In the months between the secession of the cotton states and the firing on Fort Sumter, Republicans received a large measure of the blame for instigating the crisis that was at hand. The party suffered a loss of popularity even within its own rank and file, leading J. W. Kane of Pittsburgh to write to Stephen Douglas: “ The Republican party would not have a majority in any state of the Union if the election were to come off tomorrow. “Lincoln’s stealth in forcing the South into firing the first shot changed all that. He was a master of public relations and knew that constitutional abstractions carried little weight in the minds of the common people. All that the masses cared about was who fired the first shot.” In talking about the actions of the Republicans during the time between Lincoln’s election and the firing on Fort Sumter, one noted historian summed it up in this way: “But if they must choose between saving the party, at the cost of civil war, and saving the Union through sacrificing the party, they placed party first.”

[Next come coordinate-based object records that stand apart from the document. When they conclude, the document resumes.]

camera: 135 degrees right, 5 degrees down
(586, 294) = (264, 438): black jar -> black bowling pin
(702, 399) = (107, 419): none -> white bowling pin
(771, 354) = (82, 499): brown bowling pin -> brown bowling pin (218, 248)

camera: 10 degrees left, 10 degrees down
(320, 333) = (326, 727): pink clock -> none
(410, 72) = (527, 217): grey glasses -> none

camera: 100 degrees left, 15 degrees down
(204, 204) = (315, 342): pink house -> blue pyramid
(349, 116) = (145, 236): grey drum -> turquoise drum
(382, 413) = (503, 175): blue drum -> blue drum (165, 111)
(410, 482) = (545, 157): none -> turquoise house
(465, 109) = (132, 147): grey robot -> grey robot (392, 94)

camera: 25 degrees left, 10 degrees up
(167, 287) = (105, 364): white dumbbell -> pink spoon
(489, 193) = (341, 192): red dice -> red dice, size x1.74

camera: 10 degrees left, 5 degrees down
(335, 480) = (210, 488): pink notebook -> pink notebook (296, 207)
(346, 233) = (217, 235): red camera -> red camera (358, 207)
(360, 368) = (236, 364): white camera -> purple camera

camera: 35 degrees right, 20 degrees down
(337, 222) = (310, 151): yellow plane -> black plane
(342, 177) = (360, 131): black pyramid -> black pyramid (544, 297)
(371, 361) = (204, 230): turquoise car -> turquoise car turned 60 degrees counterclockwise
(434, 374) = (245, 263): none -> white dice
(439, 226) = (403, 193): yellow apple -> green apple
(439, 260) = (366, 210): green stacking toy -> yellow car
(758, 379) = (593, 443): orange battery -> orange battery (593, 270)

President Jefferson Davis later stated: “The order for the sending of the fleet was a declaration of war. The responsibility is on their shoulders, not on ours.” Unfortunately, despite the truth of this comment by Davis, the fact is that the North won the war Lincoln desired and intentionally initiated, a war which led to the deaths not only of countless hundreds of thousands of human beings on both sides, but of the Constitution and the Republic as well. However, it also meant that, as usual, the winner got to write the history of the conflict. As a result, Mr. Lincoln got his war and schoolchildren are taught that the South started it by firing upon Fort Sumter without provocation. How sad for us as a nation to be wedded to such lies. The time has long passed for us to amend the record and let the light of truth reveal the falsehood of the myth of Honest and Noble Abraham Lincoln.